The treatment of transverse maxillary discrepancy in adults using the classical orthodontic transverse expansion technique was ineffective because of the high frequency of complications [2,5,10]: dental rotations, radicular reabsorption, periodontal damage and high recurrence rates of defect after expansion. These complications occurred due to the expansion force that was exerted mainly on the teeth and inability to overcome maxillary osseous suture resistance. Because of these disadvantages, bone-borne maxillary distraction was planned in many cases. Bone-borne palatal expanders reduce the risk of dental damage and provide more predictable results, but ready-made bone-borne RPE appliances are expensive and bulky and are restricted in specific cases.
Phillips et al. reported considerable relapse after expansion with Le Fort I and segmental osteotomies in 39 patients. SARPE, therefore, was expected to show superior stability compared with segmental osteotomy because it allows tissue adaptation during the expansion and subsequent consolidation periods .

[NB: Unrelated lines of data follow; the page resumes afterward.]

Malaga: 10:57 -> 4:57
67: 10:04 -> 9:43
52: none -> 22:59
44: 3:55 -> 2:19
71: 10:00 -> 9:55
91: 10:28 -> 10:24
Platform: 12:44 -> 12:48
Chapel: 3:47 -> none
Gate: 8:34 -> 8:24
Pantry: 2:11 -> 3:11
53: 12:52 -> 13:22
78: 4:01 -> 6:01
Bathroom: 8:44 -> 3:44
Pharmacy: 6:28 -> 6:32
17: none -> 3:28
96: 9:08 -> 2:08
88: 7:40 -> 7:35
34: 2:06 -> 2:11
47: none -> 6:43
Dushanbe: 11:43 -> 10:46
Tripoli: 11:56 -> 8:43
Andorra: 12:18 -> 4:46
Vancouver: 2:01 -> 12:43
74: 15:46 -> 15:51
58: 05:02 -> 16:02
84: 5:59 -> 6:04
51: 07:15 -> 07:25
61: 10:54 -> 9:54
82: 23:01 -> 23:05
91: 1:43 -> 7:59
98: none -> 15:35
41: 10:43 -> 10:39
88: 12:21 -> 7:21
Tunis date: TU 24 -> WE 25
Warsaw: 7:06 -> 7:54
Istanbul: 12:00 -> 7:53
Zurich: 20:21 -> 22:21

In this case, the patient had a closed midpalatal suture and dense cortical bone, as observed from computer tomography, and he wished to achieve fast results. Therefore, we planned SARPE with a newly designed custom-made palatal expander using tent screws, and this case showed many advantages in the successful adaptation and function for the treatment of transverse maxillary deficiency.
The newly developed appliance can be applied to diverse cases by modifying the number and position of the screws, and we can make patients more comfortable and predict stable results.
Written informed consent was obtained from the patient for the publication of this report and any accompanying images.
We tried to find a solution for transverse maxillary deficiency and we used palatal expander several times, but tooth-borne palatal expander and ready-made palatal expander has many drawbacks. So, we designed the appliance newly by using tent screws and got a good result. We want to present our experience.